I am a teacher. I am in the knowledge business. The Bible warns us that knowledge can 'puff up,' whereas love 'builds up.' Yet, at the same time, the Bible exhorts us to seek knowledge. Such knowledge, however, is not to be sought as an end in itself. My Bible says:
Wisdom is the principal thing; therefore get wisdom. And in all your getting get understanding (Proverbs 4:7).
The goal of knowledge is wisdom. The goal of wisdom is to lead a life that is pleasing to God. This book is a book that contains uncommon wisdom. It is stirring, disturbing, and abundantly encouraging all at the same time.
The Man in the Mirror is a book written by a man's man. It is a book written by a man, for men. While I was reading this book, the thought kept occurring to me, 'I can't wait for my wife, Vesta, to read this book.' Vesta is a voracious reader. She reads more than I do. I get my best tips on what to read next from her (even with books of theology).
I want my wife to read this book, not because I think she needs to read this book.
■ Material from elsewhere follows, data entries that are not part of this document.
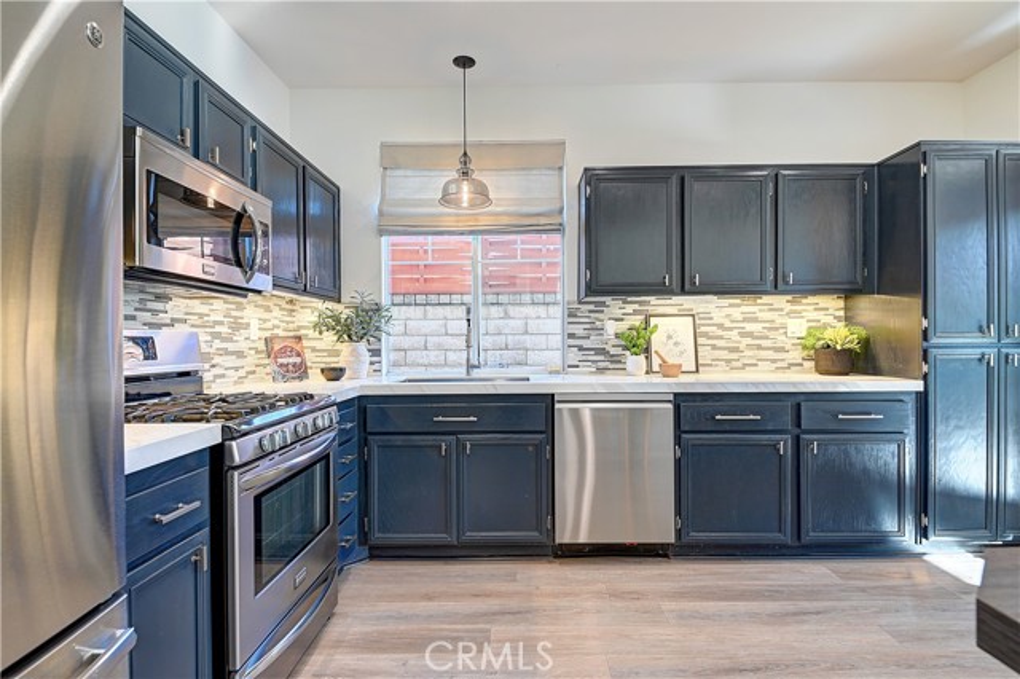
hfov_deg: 93.3
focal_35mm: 17
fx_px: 481
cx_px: 510
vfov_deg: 70.4
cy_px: 340
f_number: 8
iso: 250
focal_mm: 17
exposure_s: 1/6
I'm the one who needed to read it. I want my wife to read this book because I know my wife will be thrilled to read it.
One last tip for you. If someone gives you this book or if you buy it yourself, be sure to read it. If you don't read it, by all means destroy it before your wife gets hold of it. If the unthinkable happens, if you don't read it, and your wife does, then my dear brother, you are in deep weeds.